There’s a duck on my table.
It’s art that belongs to the woman who owns the office suite. It’s playful, and even a little silly… I like it. It reminds me of thoughts, and the idea that we ought not to take them so seriously. They’re just thoughts afterall. Sometimes they’re helpful, sometimes they’re not. So hold them lightly. People who struggle with anxiety or OCD often look at the world through their thoughts. That can be trouble.
Psychologists have a term called “cognitive defusion,” strategies that provide more distance from thoughts, less attachment, less “fusion.” For example, someone with social anxiety might think after meeting someone new “She thinks I’m boring. I’m so boring!” If you are fused with those thoughts, you might then spend the next several minutes ruminating about your perceived social incompetence and how you’ll always be alone, etc. The mind can be very active when it weaves a story!
Let’s rewind and play that out differently. If you’re practicing cognitive defusion, try on a different approach. When the thought “she thinks I’m boring” pops up in your head, notice it as a thought. You don’t need to make it go away, and you don’t need to feed it either. Take a second to say to yourself “I notice that I’m having the thought that… she thinks I’m boring.” Say it again and really take it in.

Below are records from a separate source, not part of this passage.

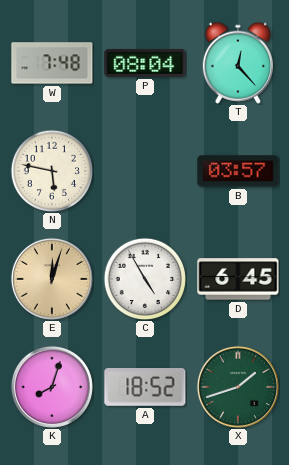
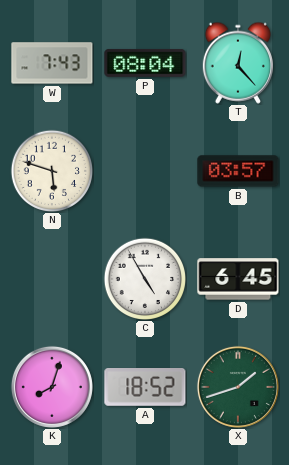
W: 7:48 -> 7:43
N: 5:47 -> 5:48
E: 12:03 -> none
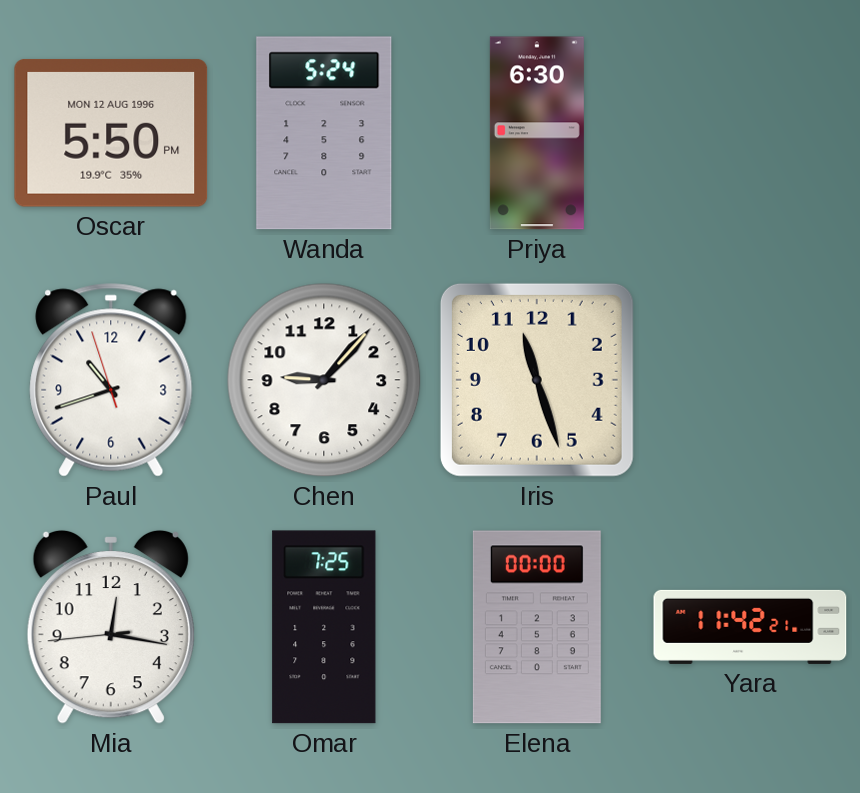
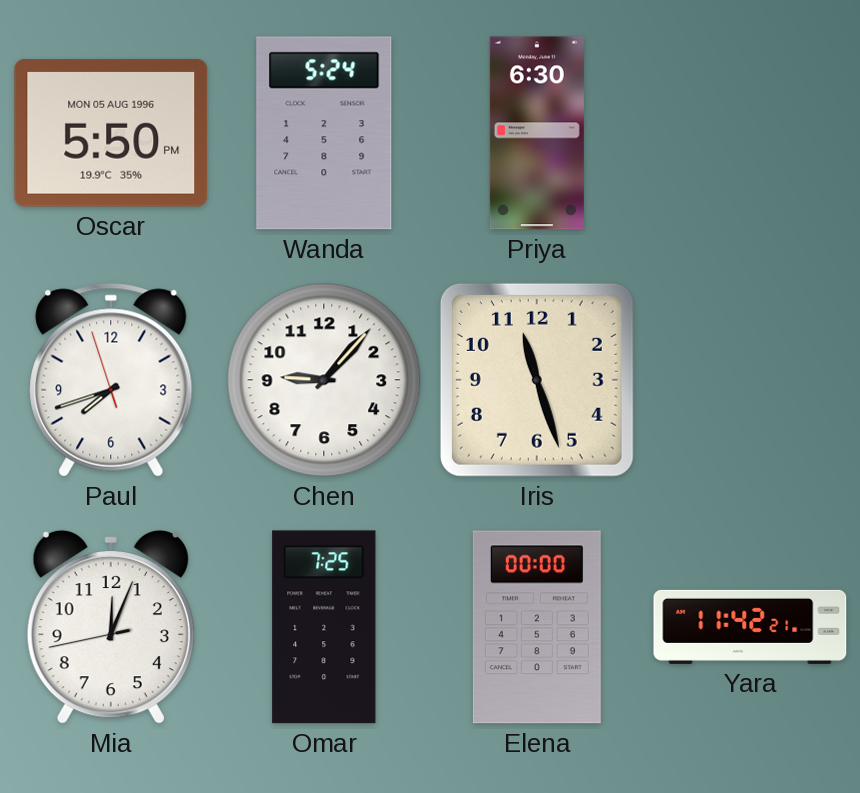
Oscar date: MON 12 AUG 1996 -> MON 05 AUG 1996
Paul: 10:41 -> 7:41
Mia: 12:16 -> 12:03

Practice now. Say “She thinks I’m boring.” And then say “I notice that I’m having the thought that she thinks I’m boring.” Pay attention to the difference.
This is one of many tools to start to develop a different relationship with your thoughts, so they have less impact on the life you want to lead. If you want more help with this, a great book is Russ Harris’s Happiness Trap. I’m also happy to talk with you about treatment. I specialize in therapy for anxiety and OCD. You should know, though, that if you come to my office, you might notice a duck on my table.